Will you transcribe all the entries word for word, skipping the pictures they hold?

The data:
····················

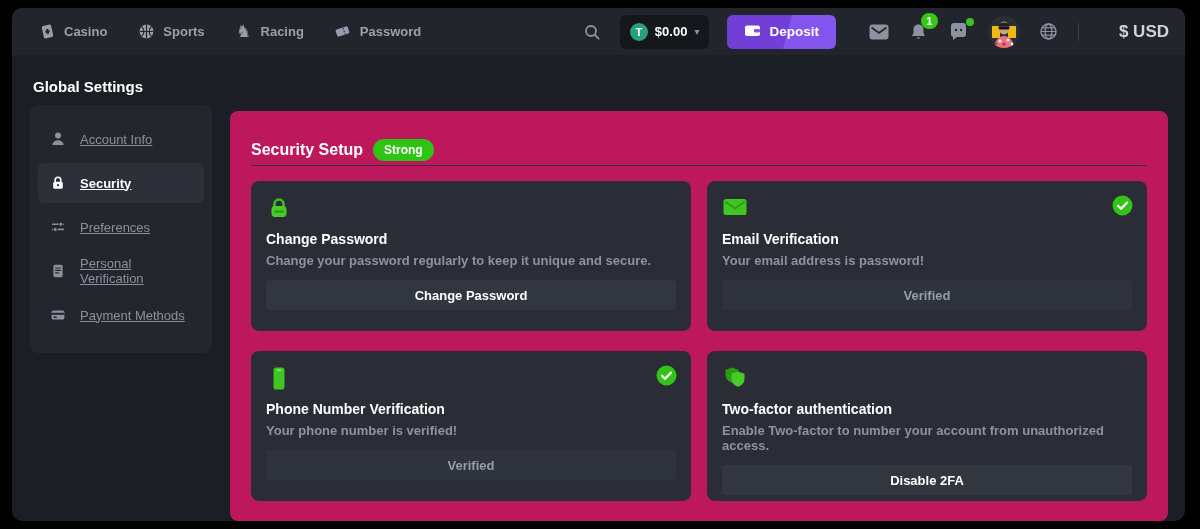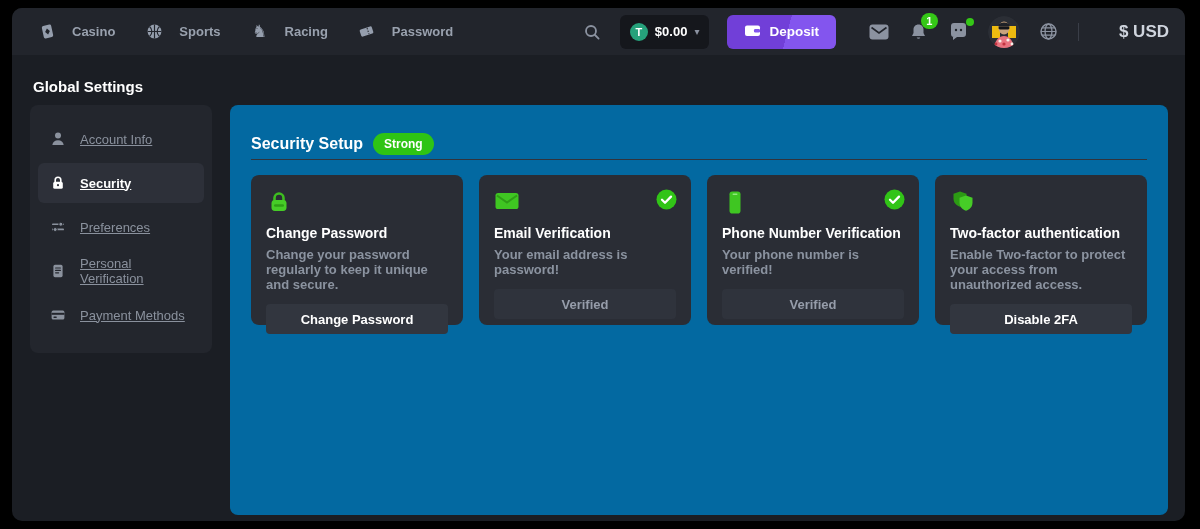"Casino" .nav-item { gap: 16px -> 8px }
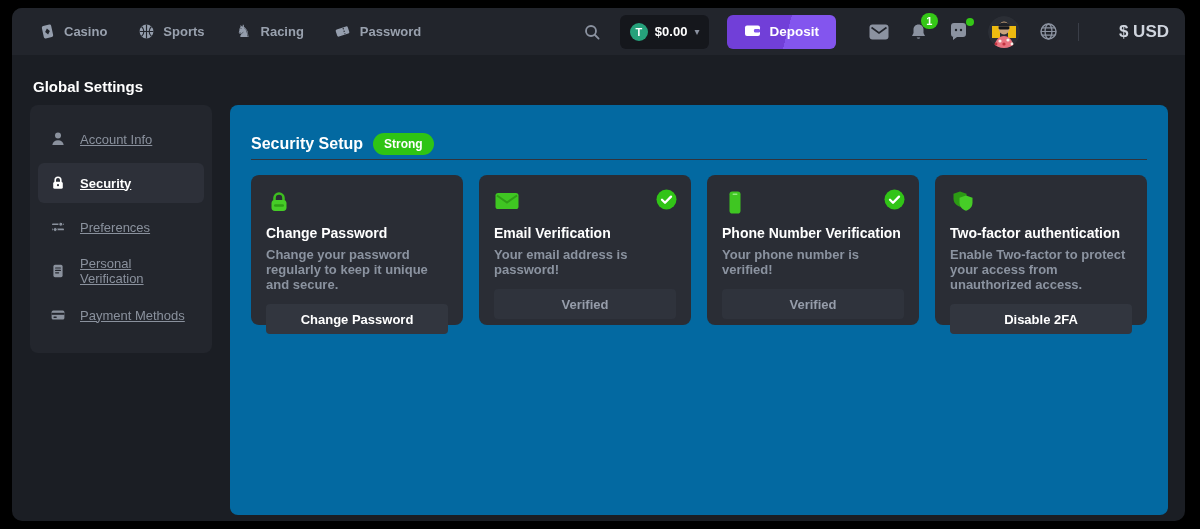"Security Setup" .main-panel { background: #0369a1 -> #be185d; top: 97px -> 103px }
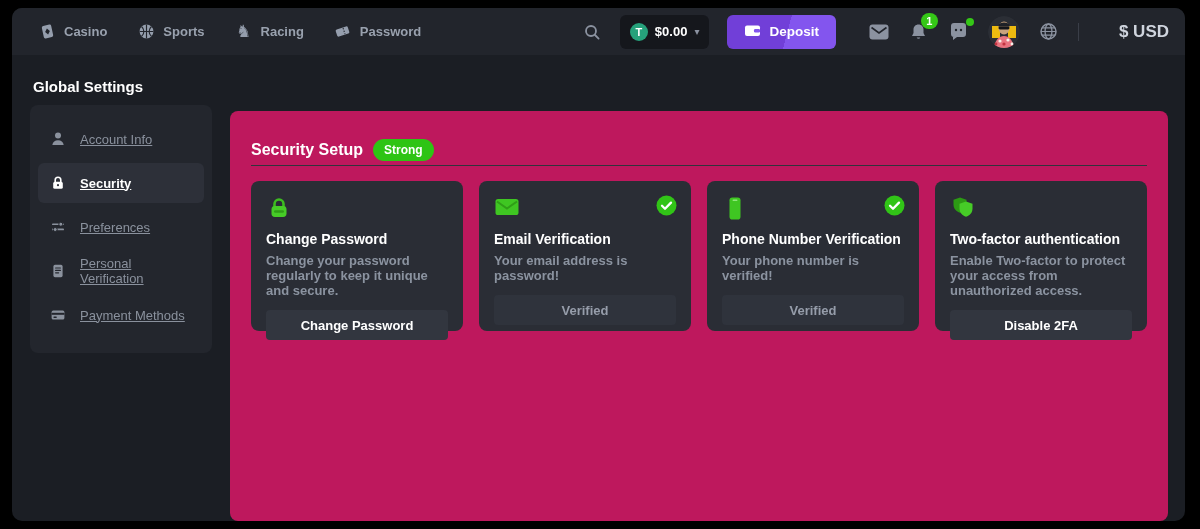"Change Password" .cards { grid-template-columns: 1fr 1fr 1fr 1fr -> 1fr 1fr }
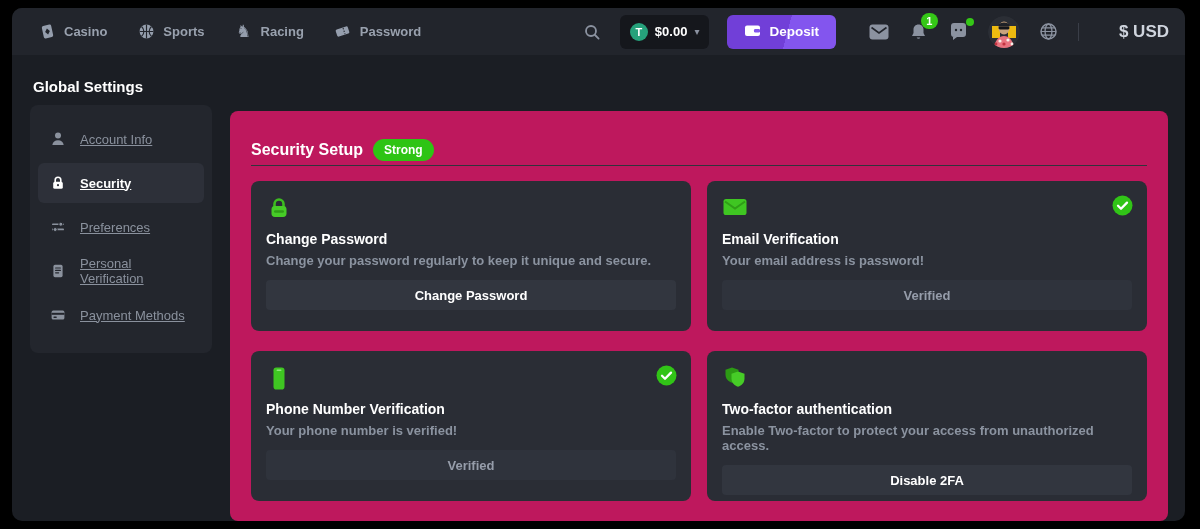"Enable Two-factor to protect your" div.card-desc { text: protect your access -> number your account }
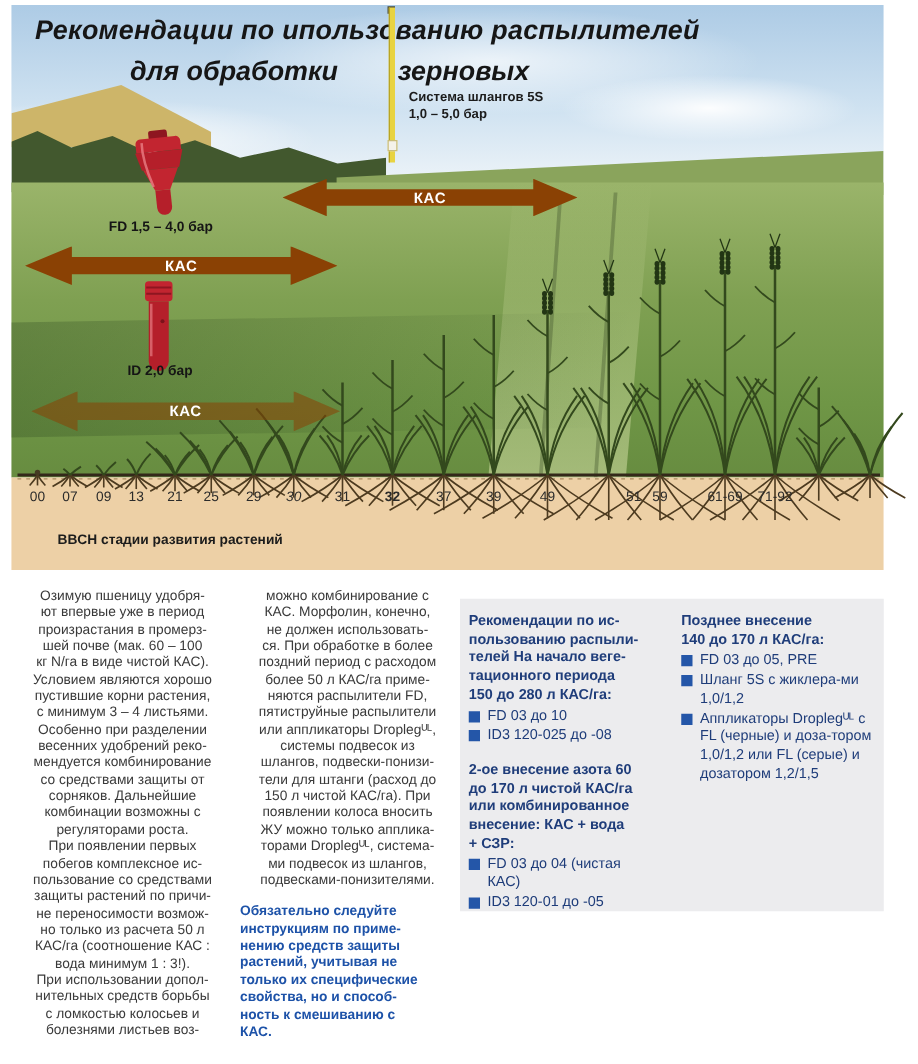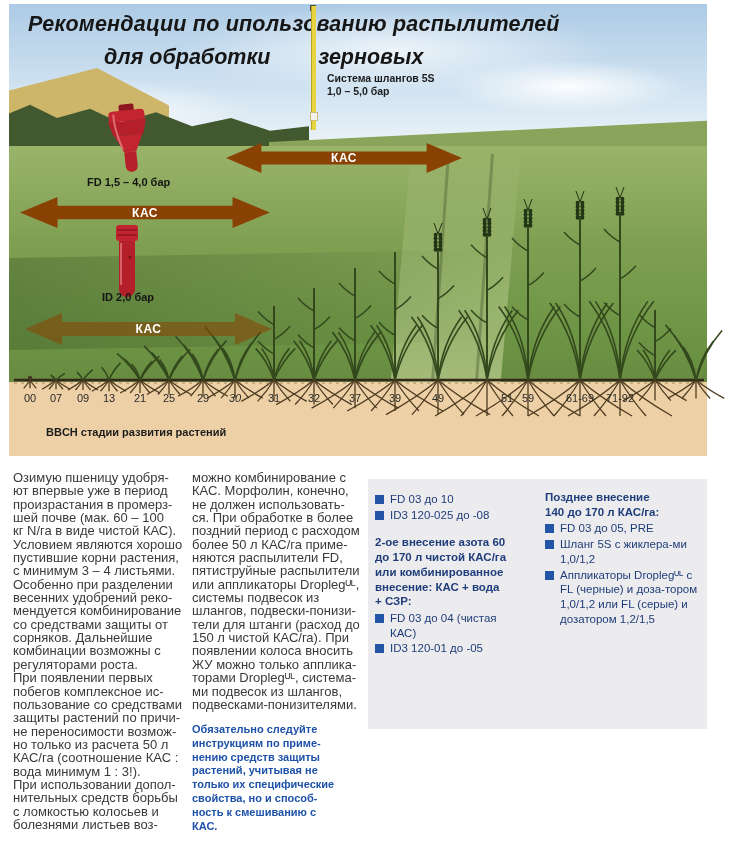"32" span.bbch-num { font-weight: none -> bold }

····················

Task answer:
"Casino" .nav-item { gap: 16px -> 8px }
"Security Setup" .main-panel { background: #0369a1 -> #be185d; top: 97px -> 103px }
"Change Password" .cards { grid-template-columns: 1fr 1fr 1fr 1fr -> 1fr 1fr }
"Enable Two-factor to protect your" div.card-desc { text: protect your access -> number your account }
"32" span.bbch-num { font-weight: none -> bold }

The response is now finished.